(Text-based hardware design files)
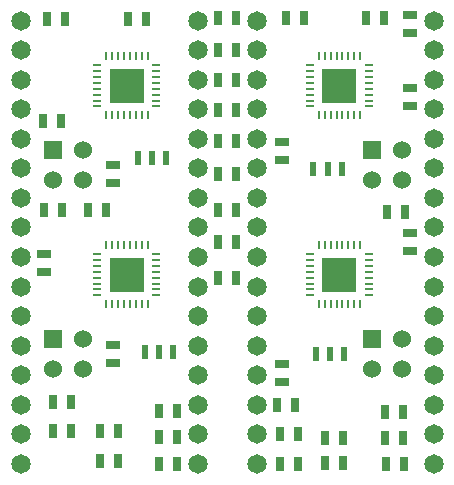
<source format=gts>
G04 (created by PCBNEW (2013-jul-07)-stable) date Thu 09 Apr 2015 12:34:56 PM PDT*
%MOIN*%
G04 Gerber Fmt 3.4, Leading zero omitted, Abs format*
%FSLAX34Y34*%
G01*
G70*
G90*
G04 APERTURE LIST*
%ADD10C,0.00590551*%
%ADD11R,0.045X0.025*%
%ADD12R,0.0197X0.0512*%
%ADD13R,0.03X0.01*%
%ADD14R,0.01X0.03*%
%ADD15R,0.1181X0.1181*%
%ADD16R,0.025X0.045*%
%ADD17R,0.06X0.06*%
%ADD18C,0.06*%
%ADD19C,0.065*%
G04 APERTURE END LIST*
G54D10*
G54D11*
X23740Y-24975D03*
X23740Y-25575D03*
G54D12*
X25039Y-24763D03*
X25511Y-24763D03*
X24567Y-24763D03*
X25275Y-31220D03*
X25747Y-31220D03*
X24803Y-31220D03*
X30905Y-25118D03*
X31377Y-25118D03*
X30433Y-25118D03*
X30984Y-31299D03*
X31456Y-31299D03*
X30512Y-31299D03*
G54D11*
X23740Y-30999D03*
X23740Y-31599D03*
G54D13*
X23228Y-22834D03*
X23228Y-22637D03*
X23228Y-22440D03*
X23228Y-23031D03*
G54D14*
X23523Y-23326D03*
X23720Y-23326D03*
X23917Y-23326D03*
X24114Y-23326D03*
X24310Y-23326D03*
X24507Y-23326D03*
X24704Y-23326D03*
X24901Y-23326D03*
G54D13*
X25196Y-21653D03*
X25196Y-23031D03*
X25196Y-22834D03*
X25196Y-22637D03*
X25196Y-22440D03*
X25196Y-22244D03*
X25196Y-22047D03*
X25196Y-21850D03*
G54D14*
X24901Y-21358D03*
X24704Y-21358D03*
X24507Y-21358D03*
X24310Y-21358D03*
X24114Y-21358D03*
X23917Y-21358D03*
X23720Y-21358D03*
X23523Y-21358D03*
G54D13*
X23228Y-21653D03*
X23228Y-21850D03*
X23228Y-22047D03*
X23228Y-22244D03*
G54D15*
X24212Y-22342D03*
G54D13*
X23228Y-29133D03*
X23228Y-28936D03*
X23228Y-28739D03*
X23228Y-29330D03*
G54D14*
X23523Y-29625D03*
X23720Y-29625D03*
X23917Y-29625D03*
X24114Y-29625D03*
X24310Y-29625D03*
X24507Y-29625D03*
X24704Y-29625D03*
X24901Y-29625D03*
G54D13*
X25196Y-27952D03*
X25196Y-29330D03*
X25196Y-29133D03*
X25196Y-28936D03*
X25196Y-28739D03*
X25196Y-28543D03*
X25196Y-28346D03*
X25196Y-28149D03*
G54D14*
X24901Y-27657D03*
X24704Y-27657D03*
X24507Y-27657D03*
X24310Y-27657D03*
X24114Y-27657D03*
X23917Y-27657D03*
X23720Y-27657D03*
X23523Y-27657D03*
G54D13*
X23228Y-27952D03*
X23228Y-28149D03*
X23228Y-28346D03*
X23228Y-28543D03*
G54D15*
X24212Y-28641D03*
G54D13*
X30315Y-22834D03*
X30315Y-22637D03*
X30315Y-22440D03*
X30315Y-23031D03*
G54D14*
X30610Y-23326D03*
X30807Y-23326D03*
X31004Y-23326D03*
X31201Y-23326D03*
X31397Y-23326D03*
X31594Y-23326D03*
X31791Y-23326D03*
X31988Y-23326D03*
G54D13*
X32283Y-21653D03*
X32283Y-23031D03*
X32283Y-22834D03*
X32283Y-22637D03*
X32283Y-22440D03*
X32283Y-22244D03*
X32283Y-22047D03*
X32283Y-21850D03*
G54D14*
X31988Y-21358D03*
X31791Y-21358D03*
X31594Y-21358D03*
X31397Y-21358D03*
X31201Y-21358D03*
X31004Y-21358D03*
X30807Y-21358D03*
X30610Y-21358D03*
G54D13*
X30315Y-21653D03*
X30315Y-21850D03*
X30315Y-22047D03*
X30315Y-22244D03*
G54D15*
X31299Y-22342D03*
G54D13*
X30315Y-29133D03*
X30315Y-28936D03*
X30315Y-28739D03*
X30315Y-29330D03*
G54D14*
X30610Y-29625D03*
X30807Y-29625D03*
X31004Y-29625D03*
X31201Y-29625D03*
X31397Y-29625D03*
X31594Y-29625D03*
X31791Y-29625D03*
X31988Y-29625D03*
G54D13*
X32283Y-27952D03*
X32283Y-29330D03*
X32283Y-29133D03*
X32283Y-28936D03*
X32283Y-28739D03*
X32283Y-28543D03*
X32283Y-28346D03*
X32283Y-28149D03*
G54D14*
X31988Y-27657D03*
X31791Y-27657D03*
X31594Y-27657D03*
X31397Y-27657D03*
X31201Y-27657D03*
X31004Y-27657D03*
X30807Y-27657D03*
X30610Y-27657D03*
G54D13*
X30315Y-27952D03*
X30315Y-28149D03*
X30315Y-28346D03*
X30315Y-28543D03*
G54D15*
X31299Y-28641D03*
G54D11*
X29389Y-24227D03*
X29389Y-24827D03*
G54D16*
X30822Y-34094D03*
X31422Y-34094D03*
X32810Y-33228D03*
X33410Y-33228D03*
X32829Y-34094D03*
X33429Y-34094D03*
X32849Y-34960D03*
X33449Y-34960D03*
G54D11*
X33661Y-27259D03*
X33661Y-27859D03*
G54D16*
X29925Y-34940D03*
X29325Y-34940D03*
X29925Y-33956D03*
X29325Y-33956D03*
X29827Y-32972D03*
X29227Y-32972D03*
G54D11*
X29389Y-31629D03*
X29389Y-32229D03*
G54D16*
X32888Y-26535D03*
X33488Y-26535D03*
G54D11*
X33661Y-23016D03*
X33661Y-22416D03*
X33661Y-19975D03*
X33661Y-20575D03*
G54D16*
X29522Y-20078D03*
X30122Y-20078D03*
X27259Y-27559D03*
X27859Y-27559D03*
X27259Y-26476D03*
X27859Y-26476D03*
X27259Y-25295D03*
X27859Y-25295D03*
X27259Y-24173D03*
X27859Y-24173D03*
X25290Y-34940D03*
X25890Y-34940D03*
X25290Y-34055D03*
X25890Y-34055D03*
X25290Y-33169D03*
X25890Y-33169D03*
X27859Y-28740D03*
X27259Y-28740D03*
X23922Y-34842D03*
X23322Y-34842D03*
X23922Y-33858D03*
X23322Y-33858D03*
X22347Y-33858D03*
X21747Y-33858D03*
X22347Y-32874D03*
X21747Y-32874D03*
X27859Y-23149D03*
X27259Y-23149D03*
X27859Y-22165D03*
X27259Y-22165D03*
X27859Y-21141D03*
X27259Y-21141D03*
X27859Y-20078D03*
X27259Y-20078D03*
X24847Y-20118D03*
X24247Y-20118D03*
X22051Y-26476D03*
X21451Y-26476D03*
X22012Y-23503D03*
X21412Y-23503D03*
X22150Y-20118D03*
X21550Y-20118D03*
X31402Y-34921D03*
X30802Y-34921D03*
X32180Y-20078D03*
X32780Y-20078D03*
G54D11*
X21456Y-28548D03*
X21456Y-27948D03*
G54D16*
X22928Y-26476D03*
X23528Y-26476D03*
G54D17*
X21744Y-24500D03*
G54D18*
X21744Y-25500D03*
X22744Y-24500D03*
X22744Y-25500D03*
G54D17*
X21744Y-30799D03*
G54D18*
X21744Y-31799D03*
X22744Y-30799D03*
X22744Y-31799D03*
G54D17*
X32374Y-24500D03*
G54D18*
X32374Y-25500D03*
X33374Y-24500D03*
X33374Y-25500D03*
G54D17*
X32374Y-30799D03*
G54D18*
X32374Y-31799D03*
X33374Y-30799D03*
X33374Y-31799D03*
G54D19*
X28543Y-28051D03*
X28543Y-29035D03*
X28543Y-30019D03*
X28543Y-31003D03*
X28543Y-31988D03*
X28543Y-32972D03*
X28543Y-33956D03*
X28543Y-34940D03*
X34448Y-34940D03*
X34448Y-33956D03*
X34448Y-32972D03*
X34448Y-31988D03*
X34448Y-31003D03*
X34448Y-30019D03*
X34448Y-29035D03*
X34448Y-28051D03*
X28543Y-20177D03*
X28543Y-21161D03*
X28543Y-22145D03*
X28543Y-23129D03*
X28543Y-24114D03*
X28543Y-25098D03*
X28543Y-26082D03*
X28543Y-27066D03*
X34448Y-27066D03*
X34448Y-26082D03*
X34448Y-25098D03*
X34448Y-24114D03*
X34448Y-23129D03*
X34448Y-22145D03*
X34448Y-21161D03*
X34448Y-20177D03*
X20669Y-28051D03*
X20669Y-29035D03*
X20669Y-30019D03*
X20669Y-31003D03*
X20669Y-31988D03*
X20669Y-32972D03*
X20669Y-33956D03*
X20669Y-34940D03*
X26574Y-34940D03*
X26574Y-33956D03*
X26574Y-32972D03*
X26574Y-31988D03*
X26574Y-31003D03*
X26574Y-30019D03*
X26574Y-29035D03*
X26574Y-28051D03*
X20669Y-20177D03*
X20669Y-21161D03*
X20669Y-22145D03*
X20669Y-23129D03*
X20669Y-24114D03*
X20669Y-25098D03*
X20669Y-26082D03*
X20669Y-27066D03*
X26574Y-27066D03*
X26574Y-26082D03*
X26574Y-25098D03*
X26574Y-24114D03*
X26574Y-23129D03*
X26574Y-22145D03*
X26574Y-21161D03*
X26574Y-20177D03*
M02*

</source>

(What you should do) In the data above, find the line with "X25196Y-28739D03*" and the line with "X30315Y-22047D03*". Retype both, plus every line between them, exactly.

(Final answer)
X25196Y-28739D03*
X25196Y-28543D03*
X25196Y-28346D03*
X25196Y-28149D03*
G54D14*
X24901Y-27657D03*
X24704Y-27657D03*
X24507Y-27657D03*
X24310Y-27657D03*
X24114Y-27657D03*
X23917Y-27657D03*
X23720Y-27657D03*
X23523Y-27657D03*
G54D13*
X23228Y-27952D03*
X23228Y-28149D03*
X23228Y-28346D03*
X23228Y-28543D03*
G54D15*
X24212Y-28641D03*
G54D13*
X30315Y-22834D03*
X30315Y-22637D03*
X30315Y-22440D03*
X30315Y-23031D03*
G54D14*
X30610Y-23326D03*
X30807Y-23326D03*
X31004Y-23326D03*
X31201Y-23326D03*
X31397Y-23326D03*
X31594Y-23326D03*
X31791Y-23326D03*
X31988Y-23326D03*
G54D13*
X32283Y-21653D03*
X32283Y-23031D03*
X32283Y-22834D03*
X32283Y-22637D03*
X32283Y-22440D03*
X32283Y-22244D03*
X32283Y-22047D03*
X32283Y-21850D03*
G54D14*
X31988Y-21358D03*
X31791Y-21358D03*
X31594Y-21358D03*
X31397Y-21358D03*
X31201Y-21358D03*
X31004Y-21358D03*
X30807Y-21358D03*
X30610Y-21358D03*
G54D13*
X30315Y-21653D03*
X30315Y-21850D03*
X30315Y-22047D03*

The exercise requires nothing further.